C’est une première mondiale. Une équipe franco-suisse a réussi à redonner de la mobilité à un patient paraplégique, lui permettant de contrôler sa marche par la pensée grâce à une innovation numérique. Le fruit d’une collaboration entre des centres de recherches de Grenoble et de Lausanne.
"C’est le résultat de 20 ans de recherches", annoncent fièrement Grégoire Courtine, professeur de neurosciences à l’École polytechnique fédérale de Lausanne (EPFL) et la professeure Jocelyne Bloch, neurochirurgienne au Centre hospitalier universitaire canton de Vaud (CHUV).
En collaboration avec le Commissariat à l'énergie atomique et aux énergies alternatives (CEA) de Grenoble, les deux scientifiques ont réalisé une incroyable prouesse : celle de faire remarcher un patient paraplégique à l’aide de ses pensées.
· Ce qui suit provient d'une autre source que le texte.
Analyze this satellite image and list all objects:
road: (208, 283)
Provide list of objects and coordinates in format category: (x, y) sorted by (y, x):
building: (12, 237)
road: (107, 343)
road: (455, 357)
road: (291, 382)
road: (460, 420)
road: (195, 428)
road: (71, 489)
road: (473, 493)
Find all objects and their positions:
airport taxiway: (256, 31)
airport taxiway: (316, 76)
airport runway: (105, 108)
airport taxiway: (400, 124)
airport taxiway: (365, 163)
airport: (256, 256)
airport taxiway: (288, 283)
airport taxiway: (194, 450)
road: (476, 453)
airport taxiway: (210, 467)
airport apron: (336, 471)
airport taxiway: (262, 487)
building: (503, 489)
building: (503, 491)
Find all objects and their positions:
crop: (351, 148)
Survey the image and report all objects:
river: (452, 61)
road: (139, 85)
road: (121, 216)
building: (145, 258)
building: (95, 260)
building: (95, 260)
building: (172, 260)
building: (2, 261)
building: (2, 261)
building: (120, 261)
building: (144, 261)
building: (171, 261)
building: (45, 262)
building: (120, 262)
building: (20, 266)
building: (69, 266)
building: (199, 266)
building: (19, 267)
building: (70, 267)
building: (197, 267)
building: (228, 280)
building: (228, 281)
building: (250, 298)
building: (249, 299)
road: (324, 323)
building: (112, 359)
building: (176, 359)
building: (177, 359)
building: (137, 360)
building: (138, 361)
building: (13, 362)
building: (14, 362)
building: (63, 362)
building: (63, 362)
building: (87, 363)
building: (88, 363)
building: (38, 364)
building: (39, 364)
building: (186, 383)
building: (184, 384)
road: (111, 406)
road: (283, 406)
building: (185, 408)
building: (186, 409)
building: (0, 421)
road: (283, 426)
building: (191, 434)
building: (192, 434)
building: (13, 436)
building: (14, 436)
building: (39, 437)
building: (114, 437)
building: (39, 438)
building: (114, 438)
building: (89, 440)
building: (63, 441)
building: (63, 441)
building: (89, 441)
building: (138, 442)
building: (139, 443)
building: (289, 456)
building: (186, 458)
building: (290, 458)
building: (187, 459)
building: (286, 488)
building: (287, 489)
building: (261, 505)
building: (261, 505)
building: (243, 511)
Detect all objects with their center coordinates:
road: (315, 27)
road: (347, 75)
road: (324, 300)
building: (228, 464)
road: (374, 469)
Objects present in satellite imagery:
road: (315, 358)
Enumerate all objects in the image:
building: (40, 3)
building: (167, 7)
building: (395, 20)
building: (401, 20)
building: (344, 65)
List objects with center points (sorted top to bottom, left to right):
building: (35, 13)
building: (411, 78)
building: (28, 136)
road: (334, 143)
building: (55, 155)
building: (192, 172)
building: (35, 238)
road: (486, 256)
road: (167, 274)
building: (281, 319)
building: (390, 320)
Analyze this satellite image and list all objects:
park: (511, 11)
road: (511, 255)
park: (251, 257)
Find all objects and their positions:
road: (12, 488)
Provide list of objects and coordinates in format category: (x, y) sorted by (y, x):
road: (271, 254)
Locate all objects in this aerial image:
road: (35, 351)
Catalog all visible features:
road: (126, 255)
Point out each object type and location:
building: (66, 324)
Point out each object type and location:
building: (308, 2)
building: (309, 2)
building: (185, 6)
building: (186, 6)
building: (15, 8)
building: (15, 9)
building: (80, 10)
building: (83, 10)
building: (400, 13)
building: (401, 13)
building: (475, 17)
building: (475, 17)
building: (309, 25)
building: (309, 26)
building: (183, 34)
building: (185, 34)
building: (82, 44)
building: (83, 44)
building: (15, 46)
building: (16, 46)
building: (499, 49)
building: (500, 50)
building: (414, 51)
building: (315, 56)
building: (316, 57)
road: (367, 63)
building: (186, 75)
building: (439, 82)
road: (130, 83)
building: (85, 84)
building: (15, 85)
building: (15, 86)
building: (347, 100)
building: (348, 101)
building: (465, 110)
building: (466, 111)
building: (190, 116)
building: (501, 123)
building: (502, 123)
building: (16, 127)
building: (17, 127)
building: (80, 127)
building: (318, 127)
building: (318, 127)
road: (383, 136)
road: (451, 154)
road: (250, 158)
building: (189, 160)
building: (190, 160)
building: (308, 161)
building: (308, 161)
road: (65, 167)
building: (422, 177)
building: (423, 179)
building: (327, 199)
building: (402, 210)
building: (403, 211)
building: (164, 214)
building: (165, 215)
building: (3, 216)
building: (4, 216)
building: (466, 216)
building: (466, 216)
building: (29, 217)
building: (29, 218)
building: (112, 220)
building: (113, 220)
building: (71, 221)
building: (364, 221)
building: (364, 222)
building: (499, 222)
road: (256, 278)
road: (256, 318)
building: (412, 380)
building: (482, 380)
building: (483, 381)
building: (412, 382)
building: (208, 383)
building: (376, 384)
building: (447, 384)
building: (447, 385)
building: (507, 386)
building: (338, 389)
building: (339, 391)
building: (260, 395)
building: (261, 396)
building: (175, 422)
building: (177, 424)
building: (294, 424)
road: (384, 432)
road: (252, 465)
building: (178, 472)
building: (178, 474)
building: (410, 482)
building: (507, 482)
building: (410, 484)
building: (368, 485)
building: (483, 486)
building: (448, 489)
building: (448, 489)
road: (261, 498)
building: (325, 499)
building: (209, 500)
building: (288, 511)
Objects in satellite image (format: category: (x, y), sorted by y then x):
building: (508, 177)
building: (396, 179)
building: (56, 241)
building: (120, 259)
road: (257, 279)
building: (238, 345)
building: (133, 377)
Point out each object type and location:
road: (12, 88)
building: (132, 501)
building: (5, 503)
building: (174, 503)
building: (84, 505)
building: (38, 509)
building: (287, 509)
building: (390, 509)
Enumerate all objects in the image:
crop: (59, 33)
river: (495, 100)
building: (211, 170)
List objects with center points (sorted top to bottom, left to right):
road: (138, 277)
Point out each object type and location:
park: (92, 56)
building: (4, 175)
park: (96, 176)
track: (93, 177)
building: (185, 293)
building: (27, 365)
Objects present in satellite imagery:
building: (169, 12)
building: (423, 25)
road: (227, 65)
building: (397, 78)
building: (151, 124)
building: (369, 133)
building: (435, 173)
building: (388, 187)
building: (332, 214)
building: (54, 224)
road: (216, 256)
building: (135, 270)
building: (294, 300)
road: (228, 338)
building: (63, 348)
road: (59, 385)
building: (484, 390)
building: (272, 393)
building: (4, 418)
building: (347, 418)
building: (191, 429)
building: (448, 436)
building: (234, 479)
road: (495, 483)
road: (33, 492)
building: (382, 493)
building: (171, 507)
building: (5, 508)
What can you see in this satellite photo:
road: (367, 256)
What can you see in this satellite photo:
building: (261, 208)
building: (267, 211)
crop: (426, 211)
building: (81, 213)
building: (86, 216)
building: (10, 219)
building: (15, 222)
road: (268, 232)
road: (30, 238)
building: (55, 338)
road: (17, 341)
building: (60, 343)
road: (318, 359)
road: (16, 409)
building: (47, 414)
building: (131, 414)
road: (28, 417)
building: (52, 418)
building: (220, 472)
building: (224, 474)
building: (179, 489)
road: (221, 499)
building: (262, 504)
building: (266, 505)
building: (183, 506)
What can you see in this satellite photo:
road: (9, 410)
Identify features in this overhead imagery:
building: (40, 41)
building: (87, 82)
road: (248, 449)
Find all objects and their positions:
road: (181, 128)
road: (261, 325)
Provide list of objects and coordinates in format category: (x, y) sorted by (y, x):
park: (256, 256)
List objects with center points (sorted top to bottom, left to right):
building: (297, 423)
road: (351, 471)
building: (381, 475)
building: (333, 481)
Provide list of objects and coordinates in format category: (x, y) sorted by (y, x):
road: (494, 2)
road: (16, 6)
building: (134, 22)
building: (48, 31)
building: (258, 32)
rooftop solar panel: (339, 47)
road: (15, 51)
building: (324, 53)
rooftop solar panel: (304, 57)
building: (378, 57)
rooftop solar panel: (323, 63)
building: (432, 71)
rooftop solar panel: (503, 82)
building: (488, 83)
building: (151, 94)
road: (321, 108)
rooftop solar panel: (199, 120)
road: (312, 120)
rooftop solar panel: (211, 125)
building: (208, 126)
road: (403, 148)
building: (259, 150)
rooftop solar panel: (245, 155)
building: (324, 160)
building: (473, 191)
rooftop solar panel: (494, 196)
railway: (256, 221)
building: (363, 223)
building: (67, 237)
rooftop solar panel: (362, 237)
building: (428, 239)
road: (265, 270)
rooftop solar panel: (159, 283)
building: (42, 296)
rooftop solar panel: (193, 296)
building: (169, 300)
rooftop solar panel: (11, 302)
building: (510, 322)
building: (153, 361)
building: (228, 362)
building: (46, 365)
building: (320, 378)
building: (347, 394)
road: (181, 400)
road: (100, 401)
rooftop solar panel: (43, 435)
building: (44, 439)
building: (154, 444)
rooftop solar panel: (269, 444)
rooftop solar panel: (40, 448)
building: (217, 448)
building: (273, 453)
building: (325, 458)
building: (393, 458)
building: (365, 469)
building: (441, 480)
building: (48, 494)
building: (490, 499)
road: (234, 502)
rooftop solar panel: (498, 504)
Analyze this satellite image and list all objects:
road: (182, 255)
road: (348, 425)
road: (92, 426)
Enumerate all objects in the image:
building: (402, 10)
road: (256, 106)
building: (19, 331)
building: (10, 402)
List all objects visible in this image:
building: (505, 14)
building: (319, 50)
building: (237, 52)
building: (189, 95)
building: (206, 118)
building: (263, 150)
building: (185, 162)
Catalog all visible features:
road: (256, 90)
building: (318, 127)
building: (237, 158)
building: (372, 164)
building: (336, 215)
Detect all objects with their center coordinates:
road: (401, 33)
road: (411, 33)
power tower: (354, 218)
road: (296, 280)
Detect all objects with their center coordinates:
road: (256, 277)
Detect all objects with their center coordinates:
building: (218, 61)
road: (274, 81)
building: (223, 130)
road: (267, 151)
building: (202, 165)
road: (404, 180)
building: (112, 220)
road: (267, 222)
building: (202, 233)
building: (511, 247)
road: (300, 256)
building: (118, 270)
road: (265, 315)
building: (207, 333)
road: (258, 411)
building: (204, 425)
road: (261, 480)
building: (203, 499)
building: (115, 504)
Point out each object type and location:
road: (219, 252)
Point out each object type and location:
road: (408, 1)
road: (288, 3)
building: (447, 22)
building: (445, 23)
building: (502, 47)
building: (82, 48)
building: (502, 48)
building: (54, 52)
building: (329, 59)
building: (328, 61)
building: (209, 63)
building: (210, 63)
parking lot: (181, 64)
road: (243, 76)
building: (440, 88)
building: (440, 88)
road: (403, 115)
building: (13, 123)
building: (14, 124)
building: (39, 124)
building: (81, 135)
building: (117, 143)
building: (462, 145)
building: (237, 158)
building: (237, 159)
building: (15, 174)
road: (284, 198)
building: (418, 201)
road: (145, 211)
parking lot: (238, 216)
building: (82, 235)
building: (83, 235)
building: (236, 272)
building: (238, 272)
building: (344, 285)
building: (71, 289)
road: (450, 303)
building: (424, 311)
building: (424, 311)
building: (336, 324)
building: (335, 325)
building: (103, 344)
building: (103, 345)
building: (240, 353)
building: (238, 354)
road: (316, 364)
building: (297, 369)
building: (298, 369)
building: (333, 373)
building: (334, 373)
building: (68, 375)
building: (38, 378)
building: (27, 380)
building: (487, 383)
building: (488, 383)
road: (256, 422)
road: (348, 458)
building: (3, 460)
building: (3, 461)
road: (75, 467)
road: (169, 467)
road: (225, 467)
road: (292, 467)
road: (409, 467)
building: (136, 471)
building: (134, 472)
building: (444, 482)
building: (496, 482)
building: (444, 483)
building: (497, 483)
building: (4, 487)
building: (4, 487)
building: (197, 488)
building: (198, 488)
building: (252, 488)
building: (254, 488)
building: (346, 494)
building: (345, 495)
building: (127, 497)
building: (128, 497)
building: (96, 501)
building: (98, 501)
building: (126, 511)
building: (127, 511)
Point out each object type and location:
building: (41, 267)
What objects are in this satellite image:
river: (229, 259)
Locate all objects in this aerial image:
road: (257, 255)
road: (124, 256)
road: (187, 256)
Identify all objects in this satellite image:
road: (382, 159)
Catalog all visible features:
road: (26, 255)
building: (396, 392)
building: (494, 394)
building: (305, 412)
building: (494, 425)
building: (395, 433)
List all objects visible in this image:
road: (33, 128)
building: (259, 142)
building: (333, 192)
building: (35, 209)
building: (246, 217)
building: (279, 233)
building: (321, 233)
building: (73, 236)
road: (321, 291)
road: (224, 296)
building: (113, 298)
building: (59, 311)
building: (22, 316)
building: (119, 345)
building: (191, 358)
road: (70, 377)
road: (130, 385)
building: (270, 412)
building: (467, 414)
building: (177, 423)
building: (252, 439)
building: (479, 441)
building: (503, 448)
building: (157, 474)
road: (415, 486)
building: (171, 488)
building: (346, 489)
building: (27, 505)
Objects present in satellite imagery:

Il y a dix ans, Gert-Jan Oskam, un Hollandais de 40 ans, perd l’usage de ses jambes à la suite d’un accident de vélo. Aujourd’hui, il a ainsi retrouvé le contrôle naturel de ses membres inférieurs et peut marcher en actionnant leur mouvement uniquement par la pensée. "J'ai attendu dix ans pour pouvoir me lever et boire un verre avec des amis, c’est quelque chose que les gens ne réalisent pas", témoigne Gert-Jan Oskam.
Cette première mondiale a fait l'objet d'une publication, jeudi 25 mai, dans la prestigieuse revue scientifique Nature.
"Un pont numérique" entre le cerveau et la moelle épinière
"Quand on veut marcher, le cerveau envoie une commande vers la région de la moelle épinière qui contrôle les muscles et les jambes. S’il y a une lésion de la moelle épinière, cette connexion est interrompue, conséquence, c'est la paralysie permanente", explique Grégoire Courtine. Il poursuit : "Nous, on a rétabli la communication entre le cerveau et la moelle épinière, avec un pont numérique".
On capture les pensées du patient et on les transforme en stimulation de la moelle épinière qui vont lui permettre de remarcher.
Grégoire Courtine, professeur de neurosciences à l'EPFL
Ce "pont numérique" implique deux opérations chirurgicales. D’abord, des électrodes sans fil sont implantées au niveau du crâne, pour enregistrer les signaux envoyés par le cerveau. Un implant développé par les chercheurs grenoblois de Clinatec au sein du CEA. Ces mêmes chercheurs ont déjà développé par le passé un exosquelette contrôlé par la pensée, permettant à un patient paralysé des quatre membres de bouger.
Dans un deuxième temps, 16 électrodes sont posées sur la région de la moelle épinière responsable de la locomotion. "Ensuite, on fait communiquer ces deux implants", résume Jocelyne Bloch.
"Un espoir énorme"
Chez Gert-Jan Oskam, il a simplement fallu d’un essai pour que l’expérience soit menée à bien. "Ça a fonctionné immédiatement ! On avait fait un travail préliminaire chez le singe, et quand on a un implanté ce premier patient, le jour même du premier test, il a pu faire ses premiers pas", se réjouit la neurochirurgienne. "C'est arrivé après deux jours, en 10 minutes, j’ai pu contrôler mes hanches", témoigne Gert-Jan Oskam.
C’est un espoir énorme pour les paraplégiques, les tétraplégiques et par la suite peut-être d’autres, comme les patients victimes d’AVC.
Jocelyne Bloch, neurochirurgienne au CHUV
La découverte en est au stade de l'essai clinique et le chemin est encore long avant une application à grande échelle. En revanche, les chercheurs de l’EPFL, du CHUV et du CEA prévoient de rapidement miniaturiser son dispositif, "pour en faire un produit disponible commercialement dans les années qui viennent", indique Grégoire Courtine. En attendant, l’essai clinique devrait être étendu à d’autres patients.